Even with the fact that the game went into overtime and Johnny Oduya playing even worse than Keith, the Hawks are deep enough defensively that they should never be relying on one guy to play close to 30 minutes. In 2010-2011 and 2011-2012, their options were garbage and they really had no choice but to play him half the game. Now, they have no excuse to be playing this excessively 7 games into the season, regardless of who the opponent is.

–Offensively, the shift distribution was even more wonky. Hossa, Sharp, Toews and Kane were all over 20 minutes which isn’t all that surprising for an overtime game. What is surprising is there are another four guys in Kruger, Nordstrom, Bollig and Pirri that are barely scratching above or below 10 minutes. That number probably needs to be cut in half. Nordstrom and Bollig are probably around the right around of ice time; Pirri and Kruger need to be out there way more. (Let’s just ignore the fact that dressing Ben Smith would give you three guys that are trustworthy for over 10 minutes a night because there’s no need for a blowtorch 7 games into the season and one where the Hawks are still 4-1-2.)

Again, tonight was just a bizarre game. The Pirri-Saad-Shaw line had an incredible start. Pirri could have easily had 3 points in his first 3 shifts. They had St. Louis pinned in their zone for the most part, save for a couple brief opportunities. It took barely 8 minutes for them to be broken up. Again, not surprisingly, this was around the time St. Louis started dictate a lot of the play.

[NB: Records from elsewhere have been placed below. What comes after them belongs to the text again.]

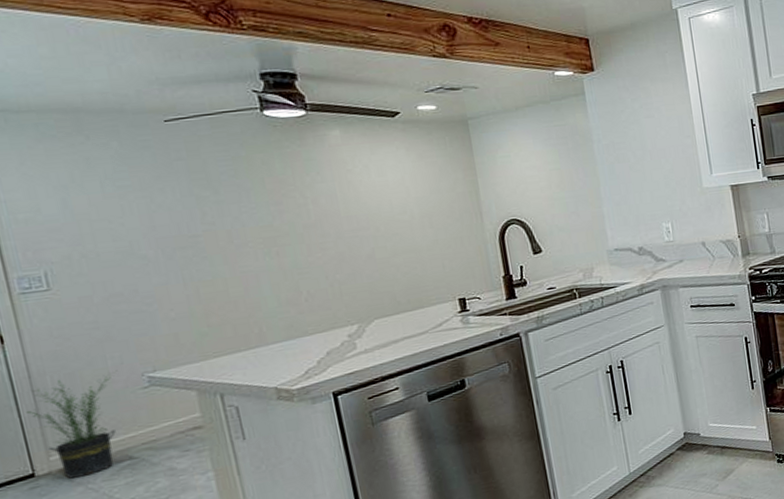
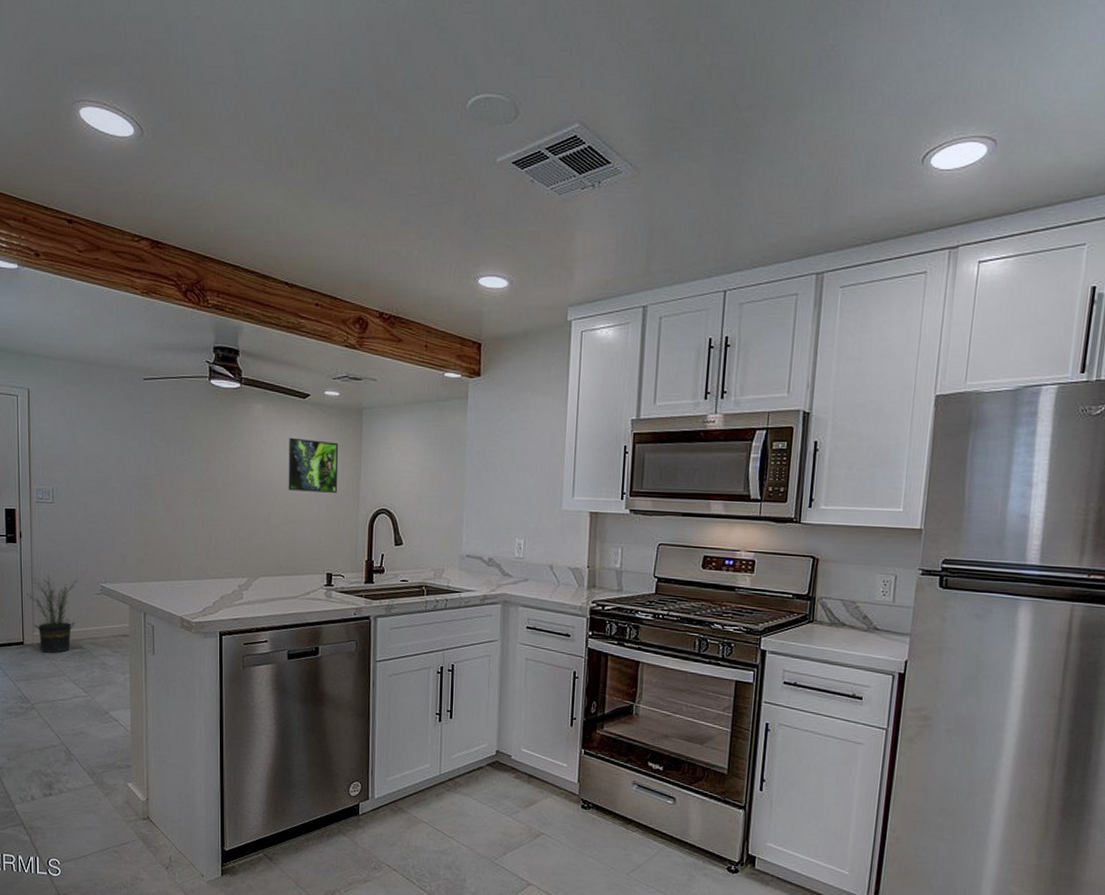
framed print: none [382,158,455,219] -> present [288,437,339,493]

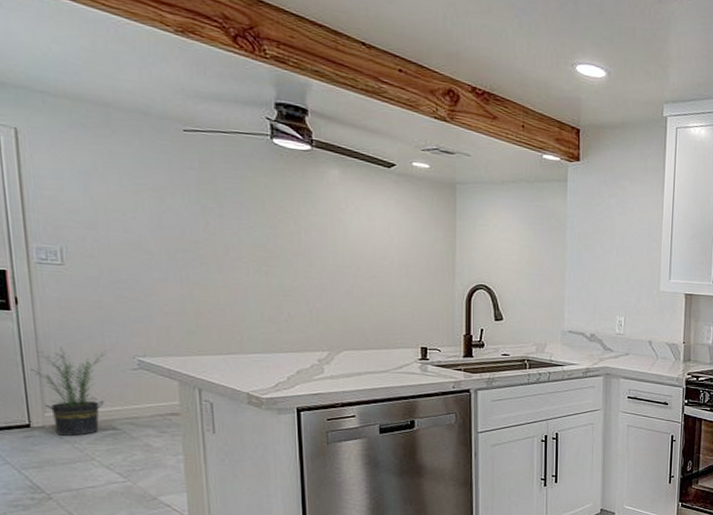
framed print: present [288,437,339,493] -> none [372,207,431,267]

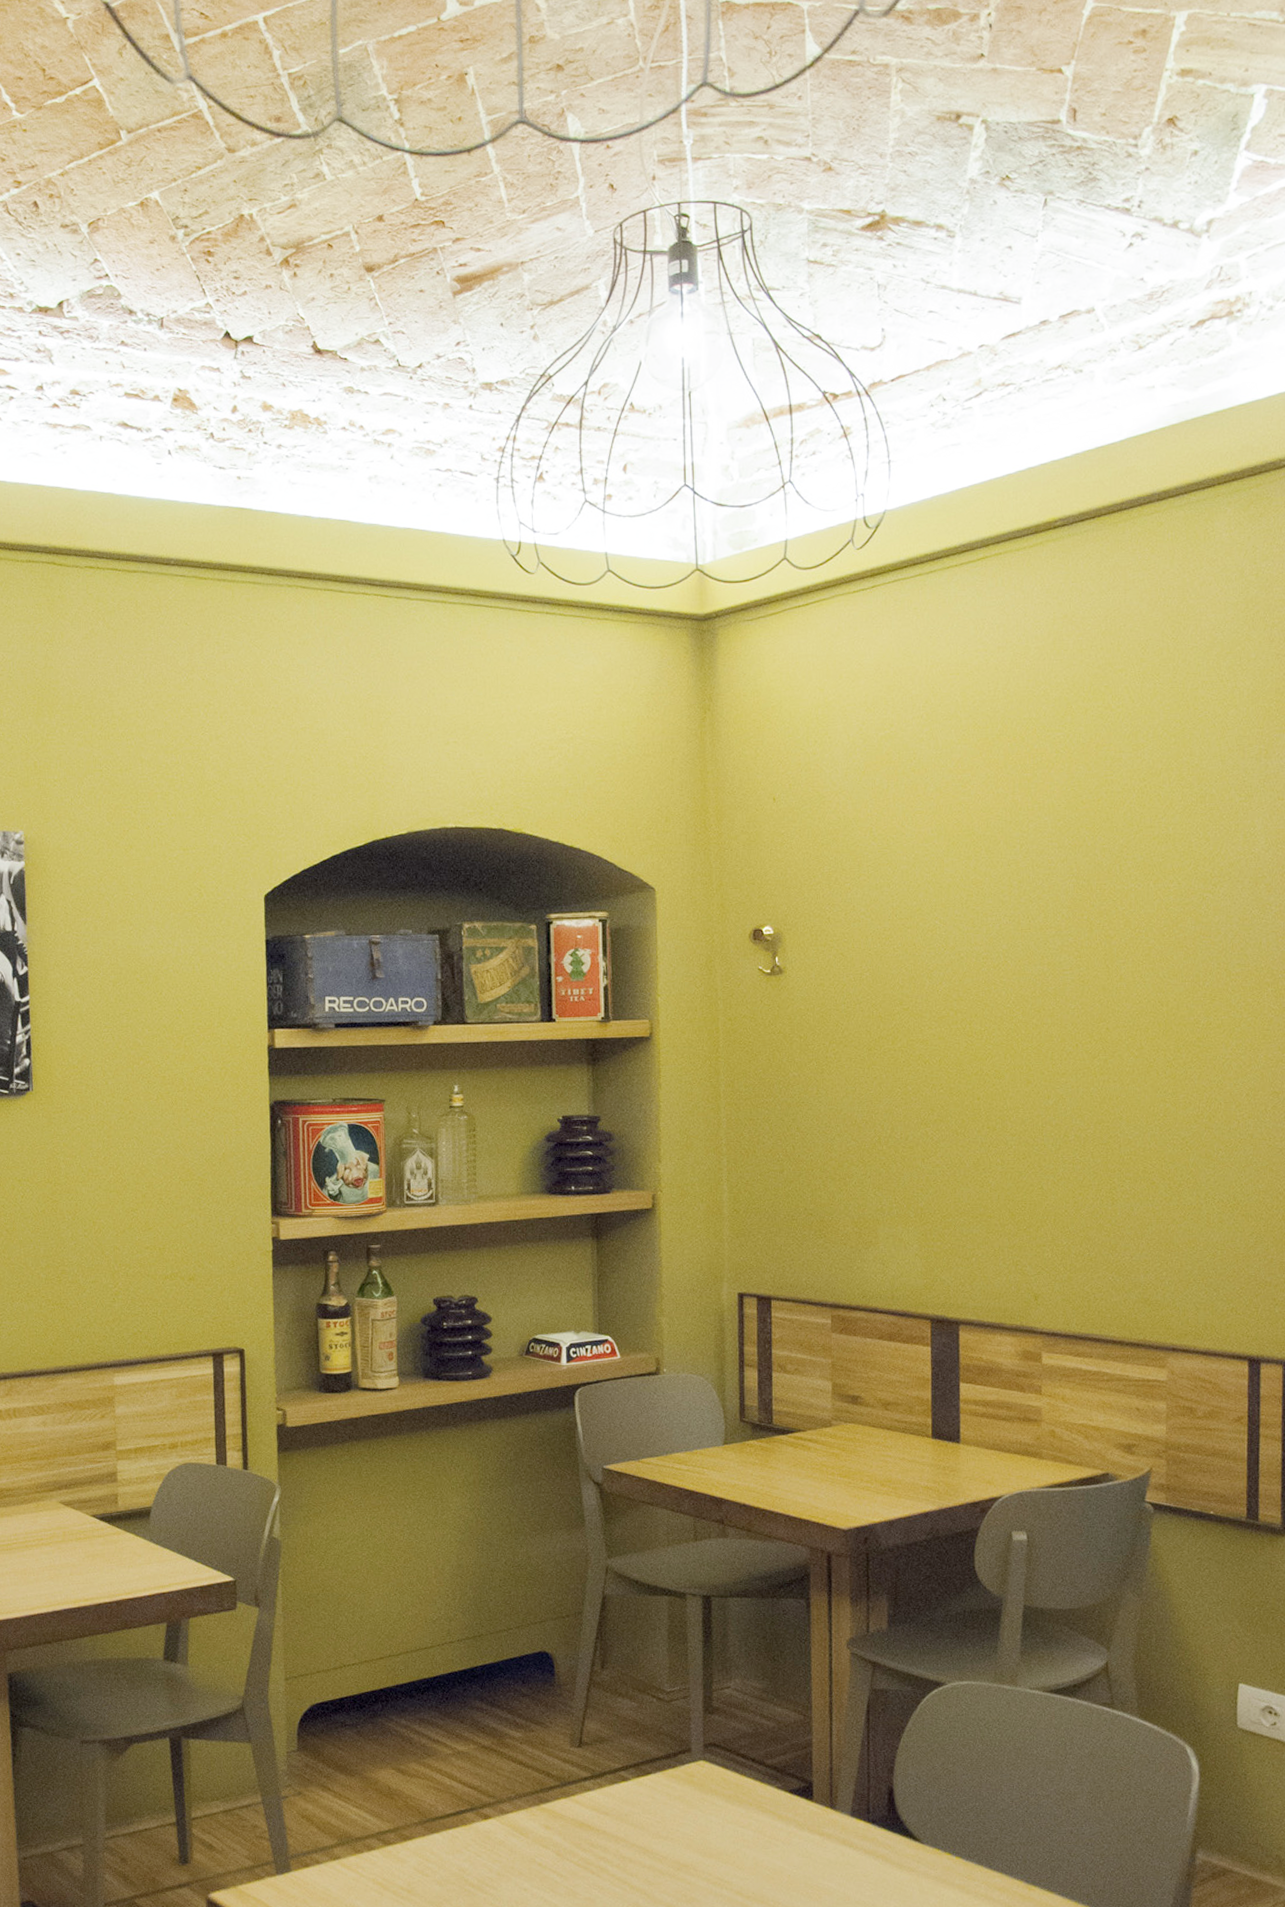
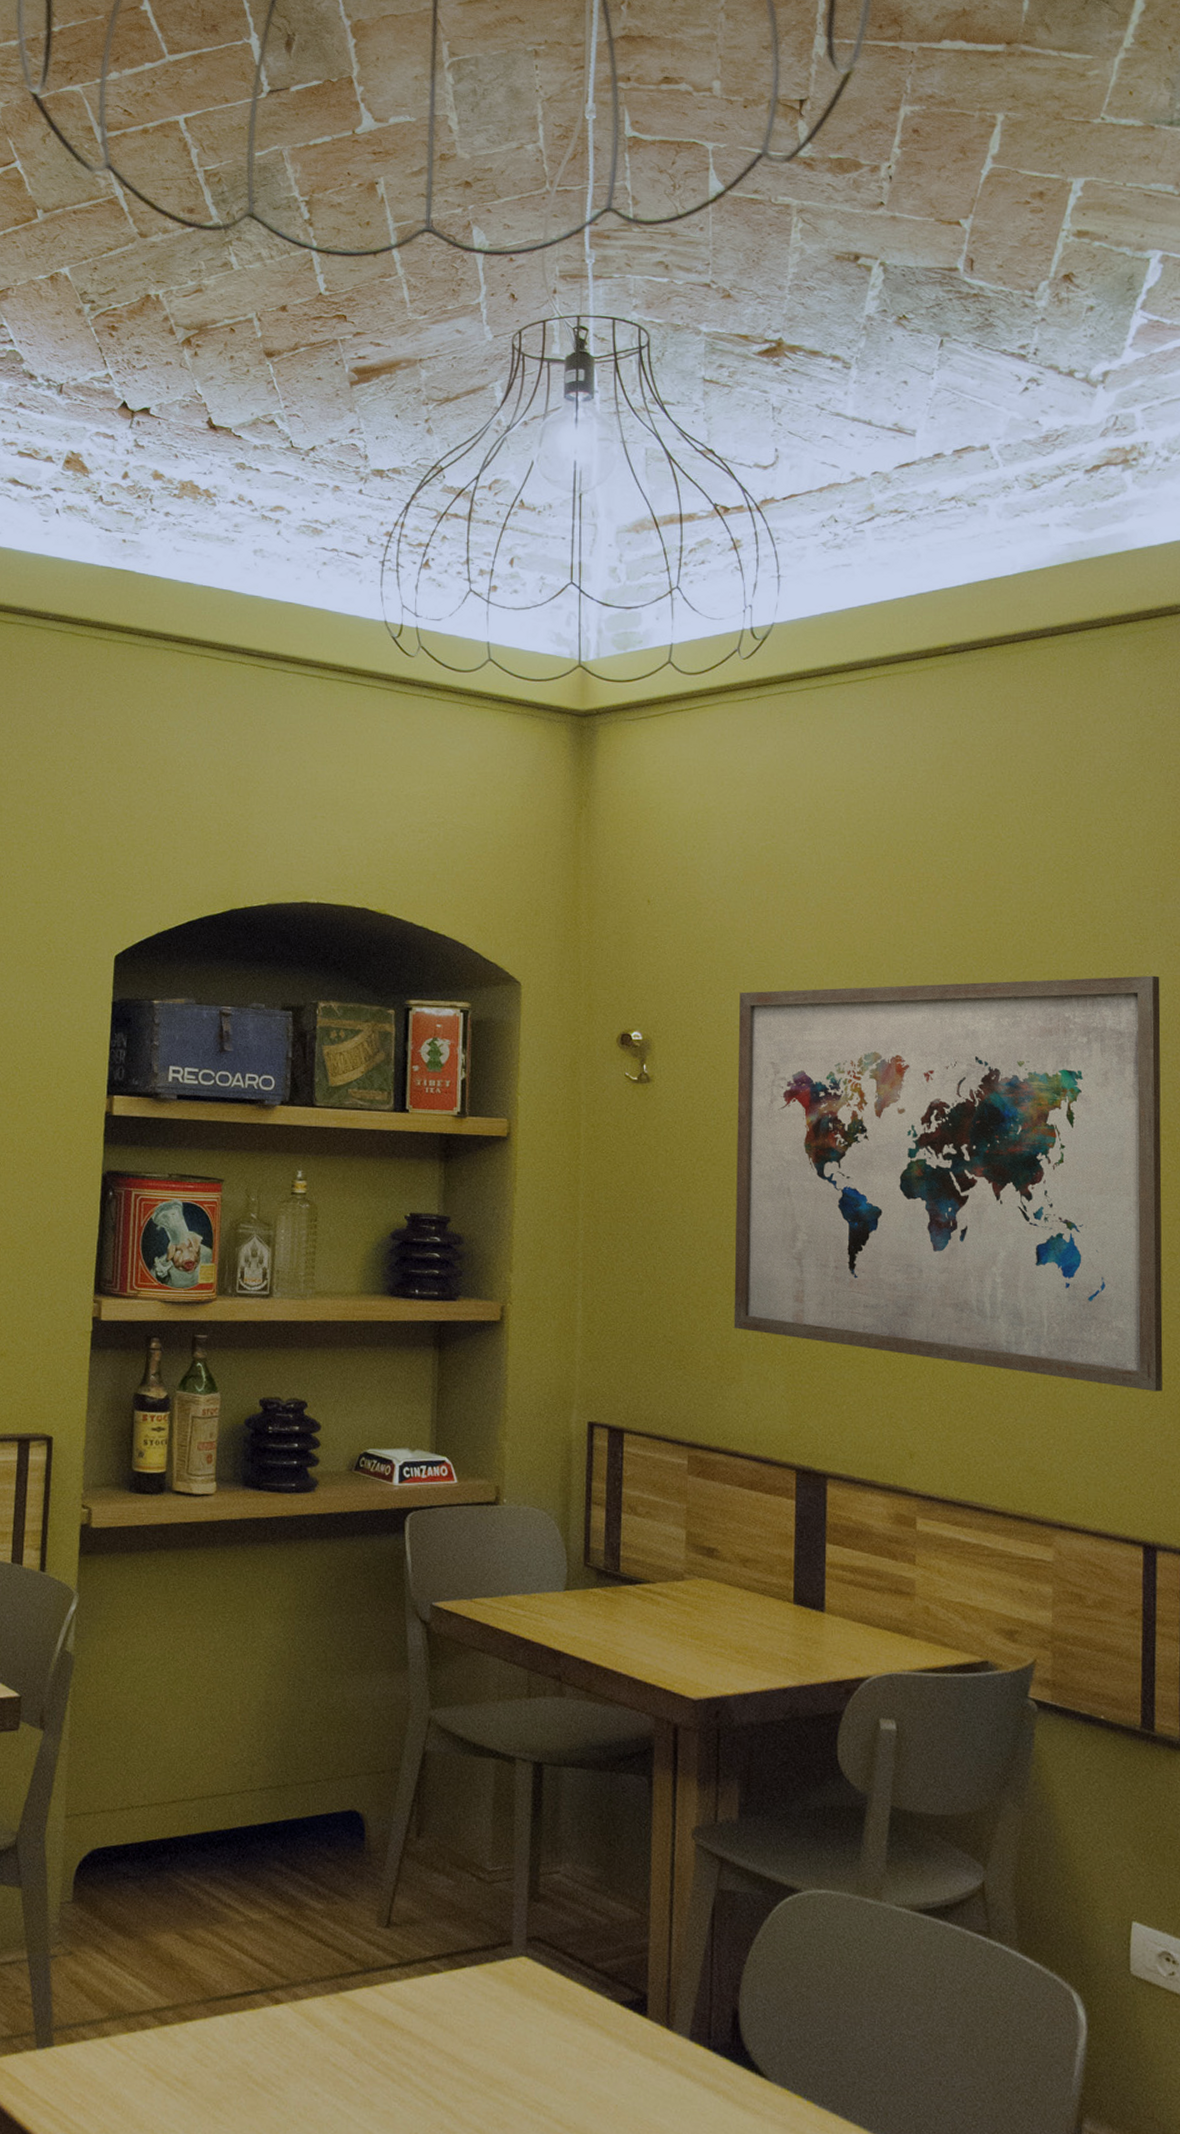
wall art: none [864,831,1267,1221] -> present [734,975,1163,1392]

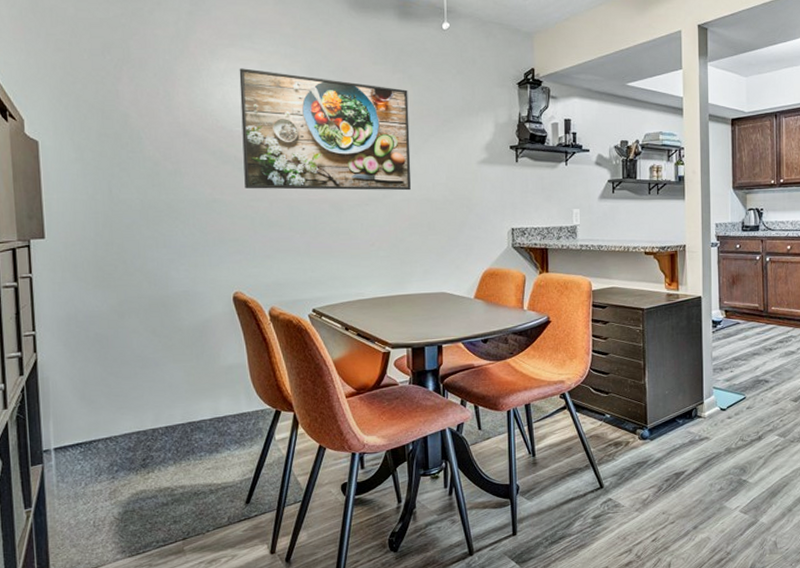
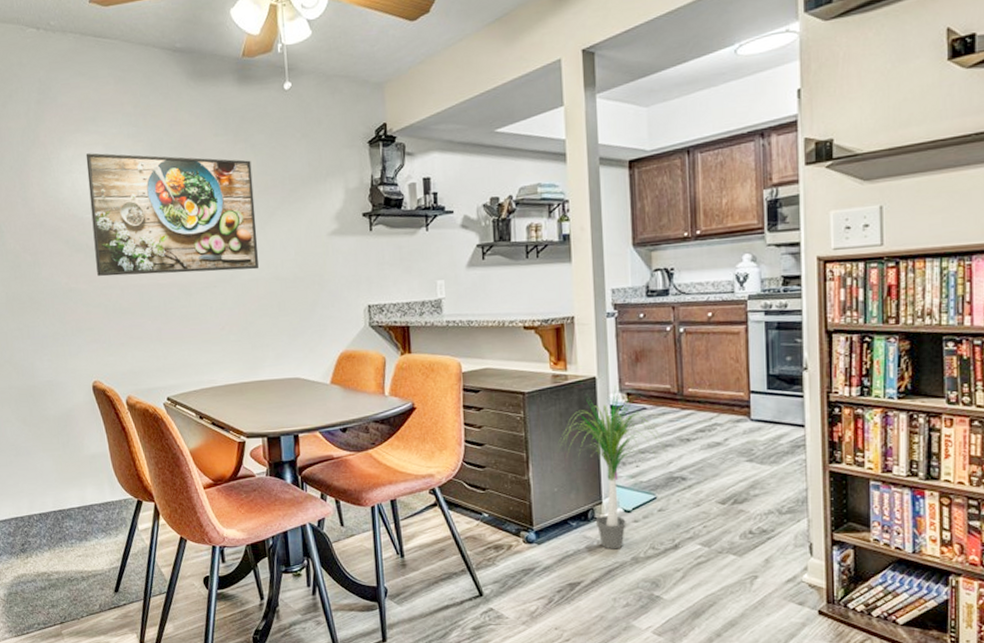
potted plant: none [670,305,755,442] -> present [558,387,667,550]

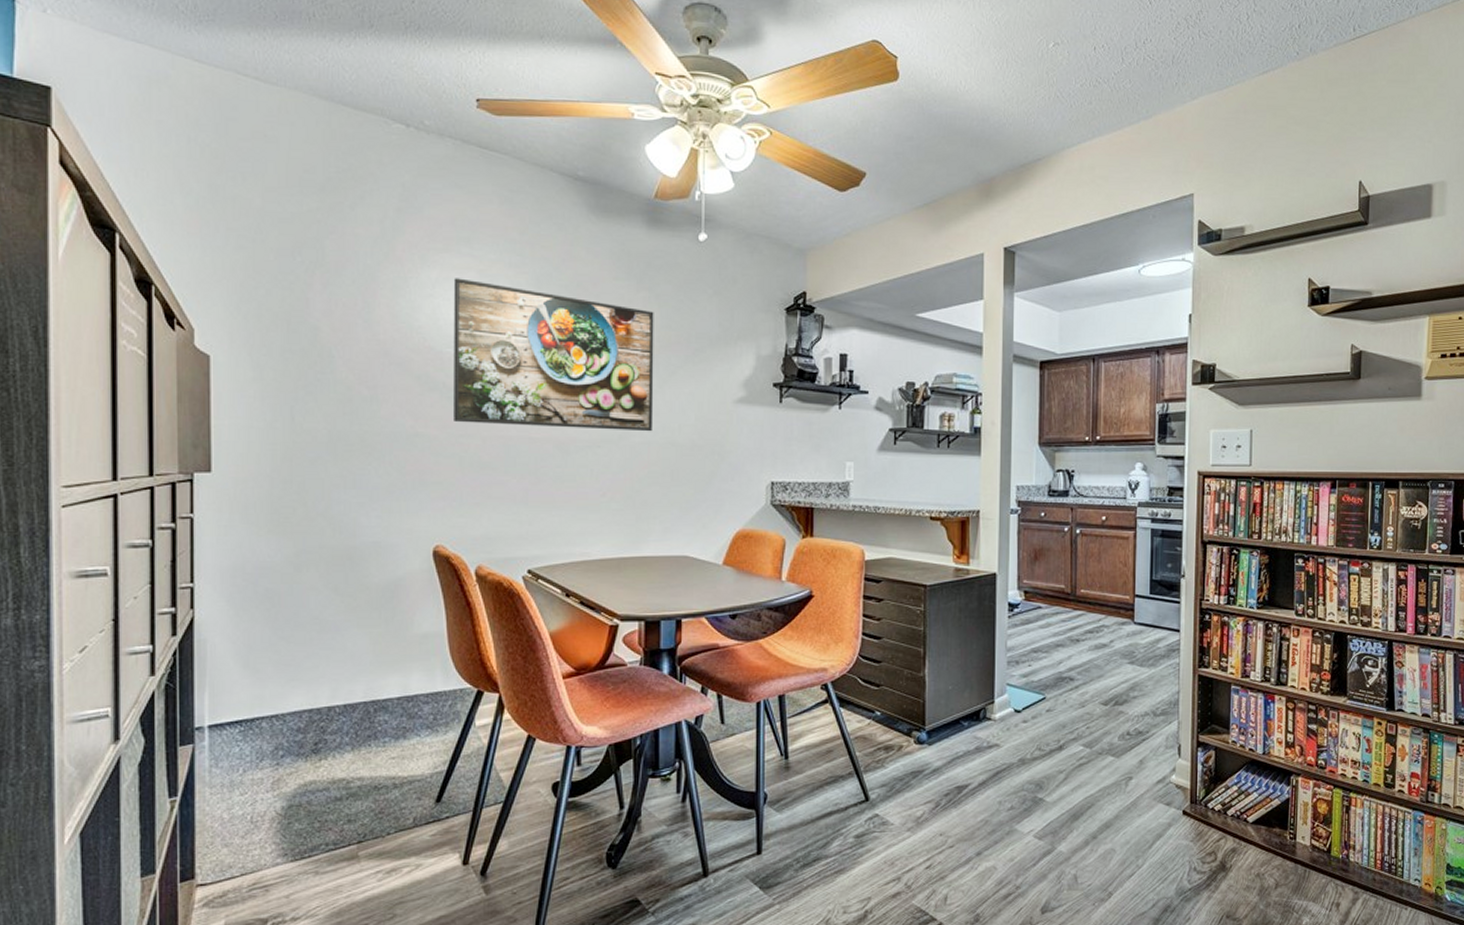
potted plant: present [558,387,667,550] -> none [956,584,1058,751]

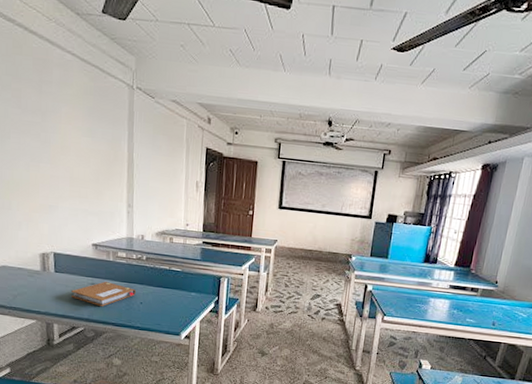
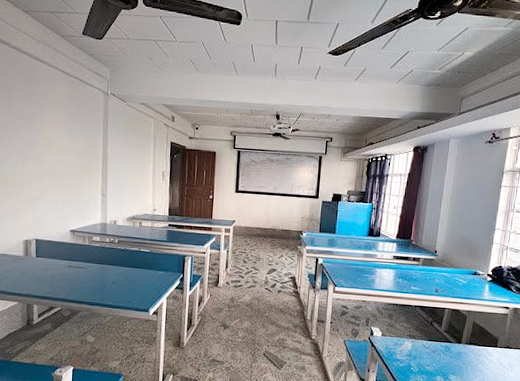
notebook: present [71,281,136,306] -> none [50,264,108,287]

In Quenneville’s defense, there was a lot of special teams play from the second period through the early part of the third so it should be assumed Pirri is going to draw the short end of the straw there.

–It didn’t take more than 15 complements from Foley and Edzo to Ryan Reaves for letting up on Brandon Bollig with his back turned before the Blues went back to being the Blues. Barret Jackman delivered a pretty nasty hip check to Patrick Kane with his back turned and nearly cracked his head open on the boards. Jackman got a penalty and the Hawks couldn’t do anything with the subsequent power play.

Not to be out done, Roman Polak delivered a nearly identical hit on Marcus Kruger in the third period.

By the way, who else thinks Reaves lets up there if it was one of the Hawks skill players with their back towards him? Then again, Reaves probably isn’t going to be out there when a Hawks skill player is on the ice.